Yana Manoa emphasizing the tackle /// Photo courtesy CWU Women’s Rugby
Last season was a whirlwind for Central Washington, as it transitioned from a DII club to a DI varsity program. The Wildcats advanced to both the DI 15s and 7s national championships, falling short to Penn State on both occasions. In its sophomore season, Central Washington harnessed that experience and funneled it into a new challenge: the DI Elite, which begins this Friday.
That first season was educational for Central Washington coach Mel Denham as well. After a 15s season that ranged from September-May, followed by the 7s championship in late May, the players suffered some burn out. This spring, the coach lined up fewer but better-quality opponents in the build-up toward the DI Elite playoffs. The Wildcats tested themselves in Canada, hosted Ric Suggitt’s Lethbridge, traveled to BYU for a 12-7 win and beat WPL’s ORSU in games that raised the team’s level and tempo of play.
“This season, we’ve played a bunch of unknowns, which is fun for us now,” Denham spoke to added benefits. “It’s good to go out there and assess your opponent, to problem-solve and adjust to what you see on the field.”
A core group of veterans is driving that evolution and also introducing higher-level exposure as All Americans and senior Eagle pool players. Nate Serevi, Jenny Johnson and Haley Schafer are all natural leaders with a deep passion for the game. Scrumhalf Ros Pena has been playing flanker and is a constant influence on and off the pitch. Carrie Vaillancourt has stepped up as captain this year, and the lock/flanker is a good, rationale voice that complements the locker room leaders.
“These players have a mental edge,” Denham said of the returners. “Last year, it was hard to match the level of pressure that [former CWU backs coach Katie] Dowty and I knew we would see in the final. Those girls who experienced it and now know the level focus that needs to happen at training, they’ve reset the standard. It’s on them to drive the rest of the team, instead of the coaches trying to motivate and push the players.”
As these leaders develop, a cast of young stars is also emerging. Meagan Curtis joined in the fall but was recovering from a broken leg and didn’t feature.
“Her learning curve has been exponential,” Denham praised. “She’s been playing center and wing and picking up the game so quickly. She’s got speed and physicality and has been a huge surprise for us.”
Samu Manoa’s cousin, Yana, has also been influential as a freshman.
“She is very physical, very focused and a natural leader,” the coach said of the hooker. “She’s working to understand our system and pattern of play, and working with teammates, but when she gets the ball, she’s always making meters and putting in big hits.”
The newcomers are bolstering an already dangerous Central Washington, which has focused on its defense this year.

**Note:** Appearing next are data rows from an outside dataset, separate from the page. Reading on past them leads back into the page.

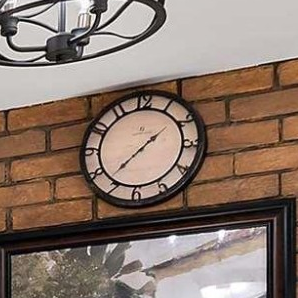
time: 1:37
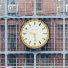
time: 5:47
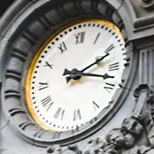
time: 2:17
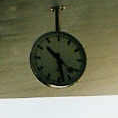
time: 10:28
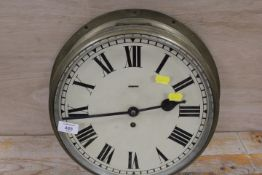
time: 2:43
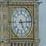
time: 5:14
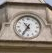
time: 10:35
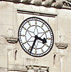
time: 3:33
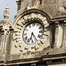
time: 6:23
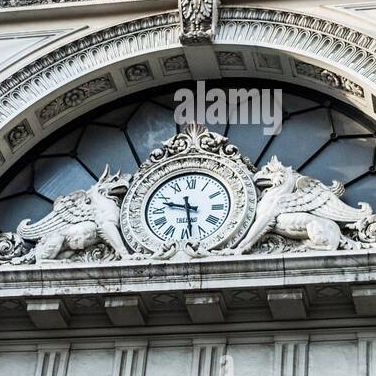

It’s one of several adjustments that Denham has employed and it’s become a source of pride for the players. The Wildcats will debut its refined game on the national stage this Saturday against New Mexico.
“Last year we felt prepared [for the post-season]; this year is about readiness,” Denham said. “We’ve spent a lot of time on skills, execution, making sure the small things are right. Training’s been really positive and the intensity is on the field when we need it.
“The energy has been really positive,” Denham spoke to the team’s current vibe. “It doesn’t seem too eager or too low – we’re just right. They understand they need to get through this weekend before thinking about anything else. They’re building up but we haven’t peaked yet.”
Central Washington is hosting the western portion of the DI Elite quarterfinals and will play New Mexico at 2 p.m. PDT. The game will be live-streamed here. At 4 p.m. PDT, watch Stanford vs. BYU in other semifinal. Friday’s victors will play each other Saturday for a berth to the DI Elite national championship on May 7.